Similarly, software defined networking offers the promise of simpler and more flexible network routers and/or switches where even low-level configuration changes to hardware behavior can be stored in profiles and pushed out from a central management point. This technology potentially even allows for radical reconfiguration of the network “fabric” while systems are in operation without significantly impacting throughput on the network.
Obviously, this flexibility is powerful for enterprise network managers in terms of enabling new ways of adapting to enterprise needs very rapidly. This flexibility may come at a security cost, however. The standards and technology approaches in this area are still somewhat young, and some of the emerging standards don’t address security in much depth yet.
Some things to consider about SDN include:
1) The implications of centrally storing the configuration of your entire network on a system that can transmit changes that take effect rapidly;
2) How to prevent unauthorized access to the management/change function on individual routers or switches
3) Emergent network effects after making a change – do side effects “ripple” through the network afterward? How long do they take to dissipate?
Zero-Trust Security Models
Recently, a number of organizations have been advancing an approach to security that is a departure from traditions and practices that current information security practitioners hold dear.
The “zero trust” or “untrusted everything” approach is driven by the need to acknowledge that threats and attacks have changed more quickly than our defenses have. Current environments often have pre-defined trust relationships between various computer systems. The problem is that an attacker can compromise one system and use it as a springboard or stepping stone to other systems that are configured to trust the first.

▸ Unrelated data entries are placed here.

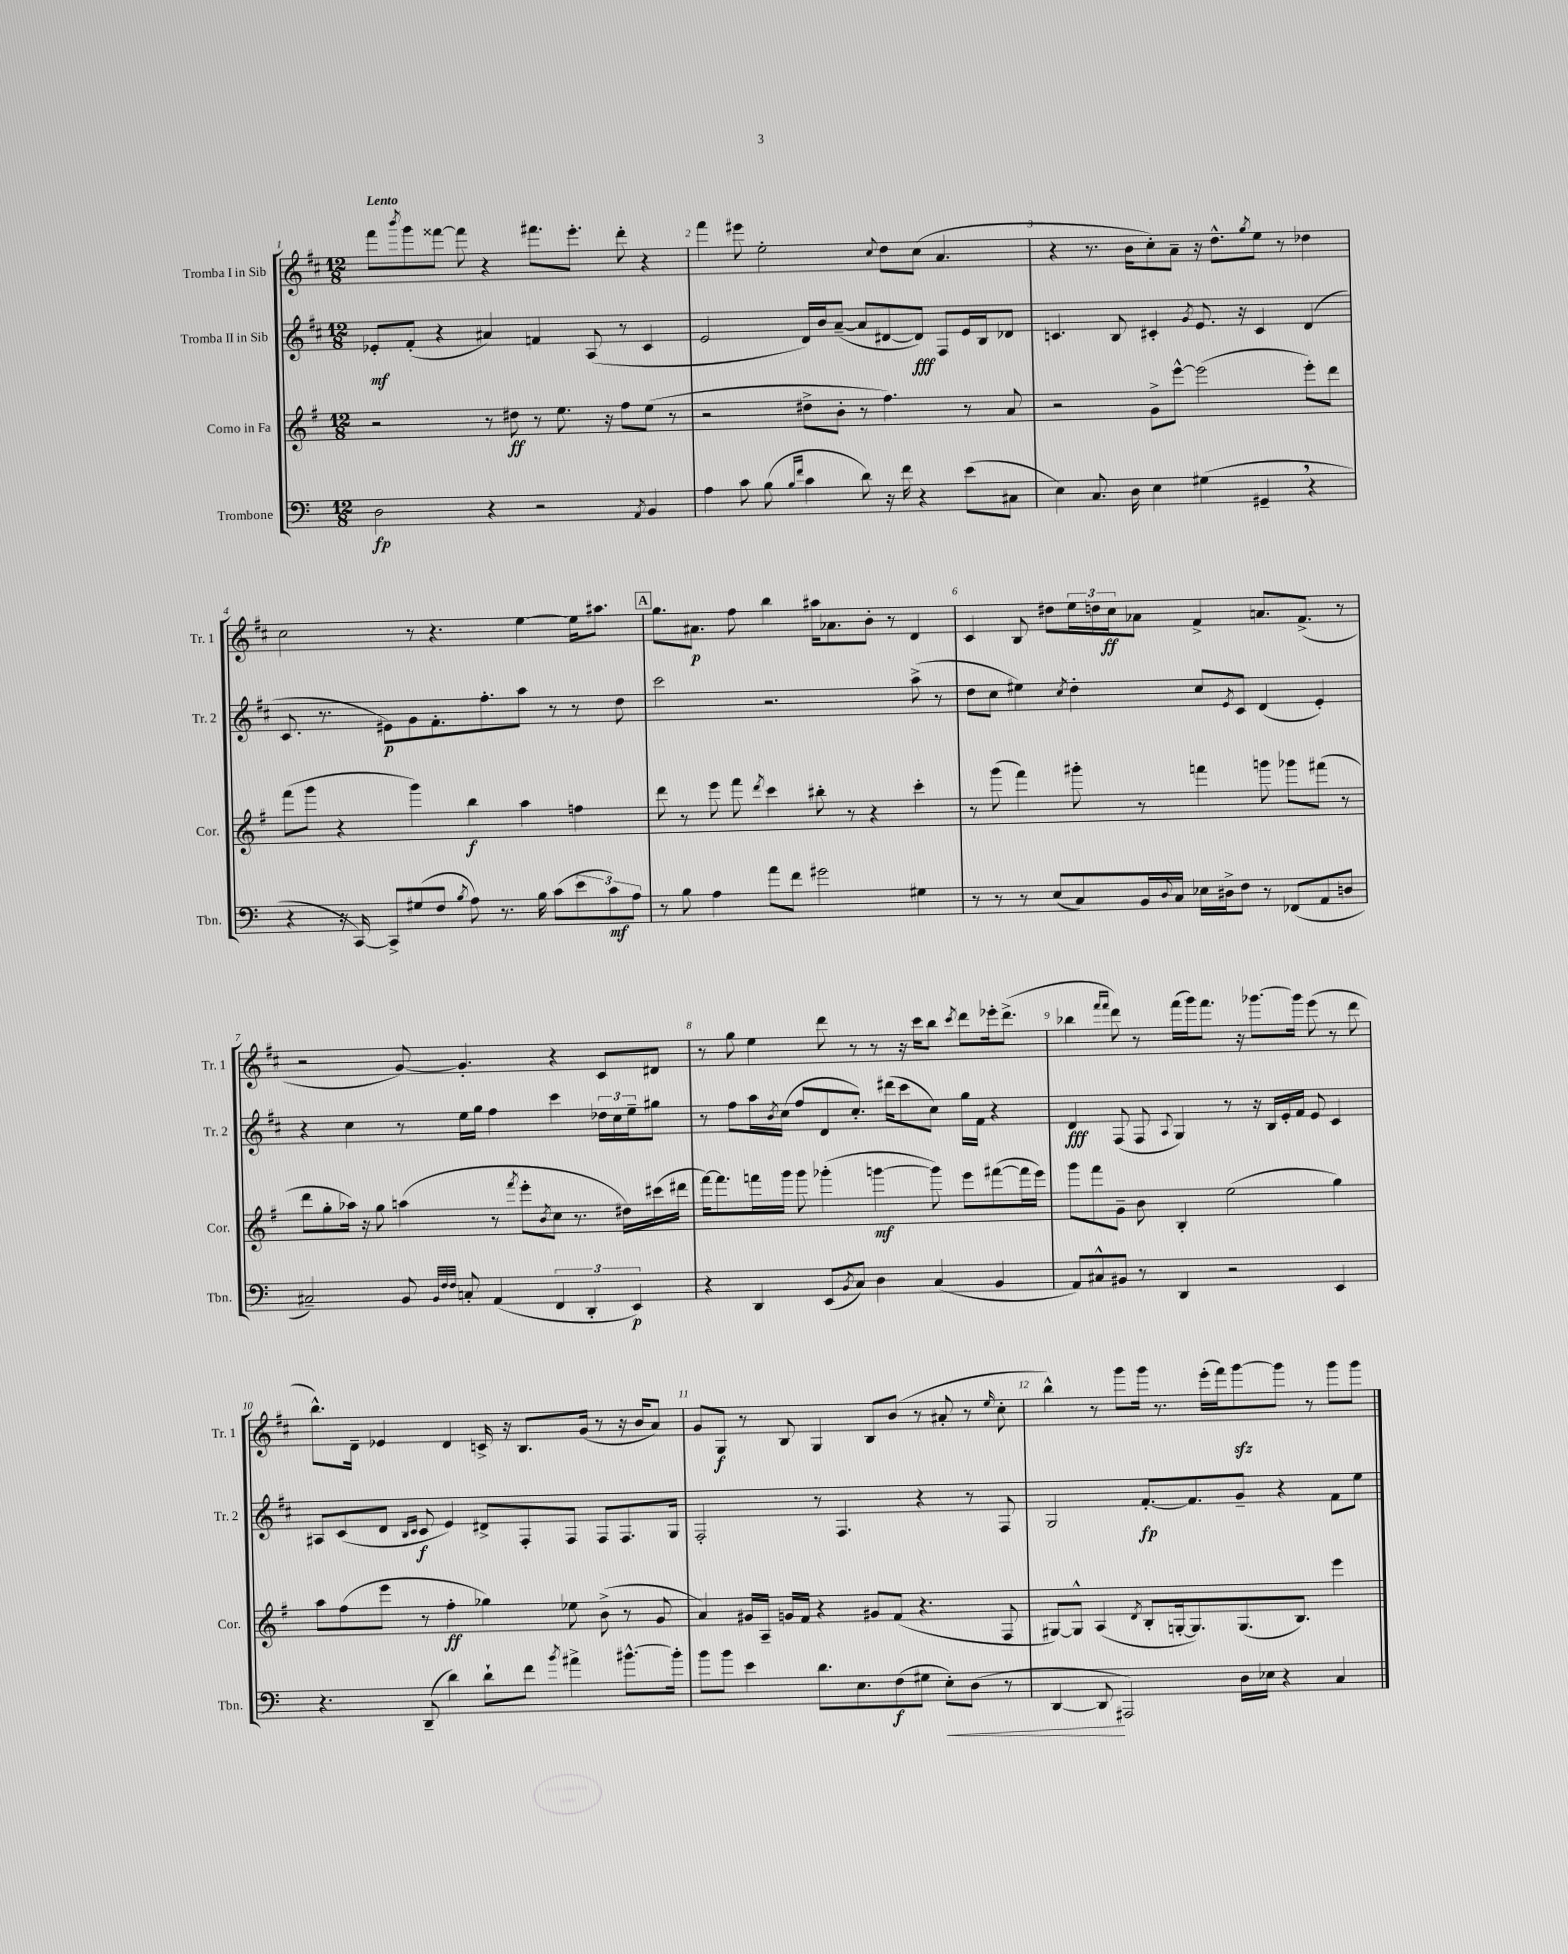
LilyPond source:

<<
\new StaffGroup <<
\new Staff = "s0" \with { instrumentName = "Tromba I in Sib" shortInstrumentName = "Tr. 1" } {
    \clef treble \key d \major \numericTimeSignature \time 12/8 \tempo "Lento"
    fis'''8 \acciaccatura { b'''8 } g'''8 fisis'''8~ fisis'''8 r4 fis'''8. e'''8.-. d'''8-. r4 |
    fis'''4 eis'''8 e''2-. \appoggiatura { cis''8 } d''8 cis''8( a'4. |
    r4 r8. b'16 cis''8-.) a'8-- r16 d''8.-^ \acciaccatura { g''8 } e''8 r8 des''4 |
    cis''2 r8 r4. e''4~ e''16 ais''8. |
    \mark \markup { \box "A" } g''8. ais'8.\p fis''8 b''4 ais''16 aes'8. b'8-. r8 d'4 |
    cis'4 b8 dis''8 \tuplet 3/2 { e''16 d''16 cis''16\ff } aes'8 fis'4-> a'8. fis'8.->( r8 |
    r2 g'8~) g'4.-. r4 cis'8 dis'8 |
    r8 g''8 e''4 d'''8 r8 r8 r16 cis'''16 b''8 \acciaccatura { cis'''8 } d'''8 ees'''16-. d'''8.->( |
    bes''4 \grace { fis'''16 fis'''16 } d'''8) r8 fis'''16( g'''16) fis'''8. r16 ges'''8.~ ges'''16 e'''8( r8 d'''8 |
    b''8.-^) d'16-- ees'4 d'4 c'16-> r16 b8. g'16( r8 r16 b'16 a'8) |
    g'8 g8\f r8 b8 g4 b8 b'8( r8 ais'8-. r8 \grace { e''16 } cis''8-. |
    b''4-^) r8 g'''8 g'''16 r8. e'''16-.( fis'''16) g'''8~\sfz g'''8 r8 g'''8 g'''8 \bar "|." |
}
\new Staff = "s1" \with { instrumentName = "Tromba II in Sib" shortInstrumentName = "Tr. 2" } {
    \clef treble \key d \major \numericTimeSignature \time 12/8
    ees'8-.\mf fis'8-.( r4 ais'4) f'4 a8( r8 cis'4 |
    e'2 d'16) b'16 a'8~--( a'8 dis'8~ dis'8\fff) fis8 e'16 b16 des'8 |
    c'4. b8 cis'4-. \acciaccatura { g'8 } e'8. r16 cis'4 d'4( |
    cis'8. r8. eis'8\p) g'8 fis'8.-. fis''8.-. a''8 r8 r8 d''8 |
    \mark \markup { \box "A" } cis'''2 r2. a''8->( r8 |
    d''8 cis''8 eis''4) \acciaccatura { cis''8 } d''4-. cis''8 \acciaccatura { e'8 } cis'8 d'4( e'4-.) |
    r4 cis''4 r8 e''16 g''16 fis''4 cis'''4 \tuplet 3/2 { des''16 cis''16 e''16-- } gis''8 |
    r8 fis''8 a''16 \acciaccatura { b'8 } cis''16( fis''8 d'8 cis''8.-.) dis'''16( cis'''8 cis''8) g''16 fis'16 r4 |
    d'4\fff fis8( fis8 \appoggiatura { a8 } g4) r8 r16 b16 e'16-. fis'16 e'8 cis'4 |
    ais8 cis'8( d'8 \grace { b16 cis'16 } cis'8\f e'4) dis'8-> fis8-. fis8 fis8 fis8. g16 |
    fis2-. r8 fis4. r4 r8 fis8 |
    g2 fis'8.~-.\fp fis'8. g'8-- r4 fis'8 e''8 \bar "|." |
}
\new Staff = "s2" \with { instrumentName = "Corno in Fa" shortInstrumentName = "Cor." } {
    \clef treble \key g \major \numericTimeSignature \time 12/8
    r2 r8 dis''8\ff r8 e''8. r16 fis''8 e''8( r8 |
    r2 dis''8-> b'8-. r8 fis''4.) r8 a'8 |
    r2 g'8-> e'''8~-^ e'''2( e'''8-.) d'''8 |
    fis'''8( g'''8 r4 g'''4) b''4\f a''4 f''4 |
    \mark \markup { \box "A" } d'''8 r8 e'''8 fis'''8 \acciaccatura { d'''8 } c'''4 bis''8-. r8 r4 c'''4-. |
    r8 g'''8( fis'''4) gis'''8-. r8 f'''4 g'''8 ges'''8 fis'''8( r8 |
    d'''8 g''8-. aes''16) r16 g''8 a''4( r8 \acciaccatura { fis'''8 } e'''8-. \acciaccatura { b'8 } c''8 r8. dis''16) cis'''16( dis'''16 |
    fis'''16~) fis'''8. f'''16 g'''16 g'''8 ges'''4-.( g'''4~\mf g'''8) e'''8 fis'''8~( fis'''16 e'''16) |
    g'''8 fis'''8 g'8-- b'8 b4-. e''2( g''4) |
    a''8 fis''8( e'''8 r8 fis''4-.\ff ges''4) ees''8 b'8->( r8 g'8 |
    a'4) gis'16 a16-- g'16 fis'16 r4 gis'8 fis'8( r4. fis8 |
    gis8~) gis8-^ a4( \acciaccatura { d'8 } b8-. g16~-. g8.) g8.( b8.) e'''4 \bar "|." |
}
\new Staff = "s3" \with { instrumentName = "Trombone" shortInstrumentName = "Tbn." } {
    \clef bass \key c \major \numericTimeSignature \time 12/8
    d2\fp r4 r2 \acciaccatura { a,8 } b,4 |
    a4 c'8 b8( \grace { b16 f'16 } c'4 d'8) r16 f'16 r4 e'8( cis8 |
    e4) c8. d16 e4 gis4( gis,4-- \breathe r4 |
    r4 r16 c,16~) c,8-> gis8( f8 \acciaccatura { b8 } a8) r8. b16 c'8( \tuplet 3/2 { e'8 c'8\mf) a8 } |
    \mark \markup { \box "A" } r8 b8 a4 a'8 f'8 gis'2 gis4 |
    r8 r8 r8 e8( c8) b,16 \appoggiatura { d8 } c16 ees16 dis16-> f8 r8 fes,8( a,8 d8 |
    cis2--) b,8 \grace { b,32 f32 f32 } c8-. a,4( \tuplet 3/2 { f,4 d,4-. e,4\p) } |
    r4 d,4 e,8( \acciaccatura { b,8 } c8) d4 c4( b,4 |
    a,8) cis8-^ bis,8 r8 d,4 r2 e,4 |
    r4. d,8--( d'4) d'8-! f'8 \acciaccatura { b'8 } ais'4-> bis'8.~-^ bis'16-. |
    b'8 b'8 e'4 d'8. e8. f8\f( gis8 e8-.\<) d8( r8 |
    d,4~ d,8\! ais,,2) d16 ees16 r4 c4 \bar "|." |
}
>>
>>
\layout { \context { \Score \override BarNumber.break-visibility = ##(#f #t #t) barNumberVisibility = #all-bar-numbers-visible } }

These approaches often explicitly reject the idea that there is an “inside network” of trusted resources and an “outside network” full of bad actors waiting to attack things.
In the past, enterprises would often deploy some perimeter security technology at the border between the “inside” and the “outside”, while frequently neglecting security improvements to systems on the “inside.” Security people have long referred to the resulting condition as having a “hard shell with a soft, chewy center.”
Today, not only is there ambiguity about exactly where “inside” ends and “outside” begins but also an increasing mix of mobile devices that may connect to internal networks while also sometimes traveling to hostile or insecure networks. Using your mobile handset in a favourite coffee shop and then in the office might be an example of that scenario. Sometimes these devices may even be personally owned, which may make it difficult to choose a satisfactory protection regime that allows users to get their work done on tools with which they’re the most comfortable.
In order to even begin to address this ambiguous environment, it is necessary to make some decisions. One decision that can guide the beginning of a workable strategy is to declare that bring-your-own-device environments, and networks running personal applications should be considered untrusted.
Some organizations choose to turn a blind eye to the prevalence of personally owned devices and personal applications while tacitly acknowledging that there is a productivity benefit to allowing their use. Reality requires that an organization develop a strategy to mitigate risk sufficiently in a world that isn’t black-and-white.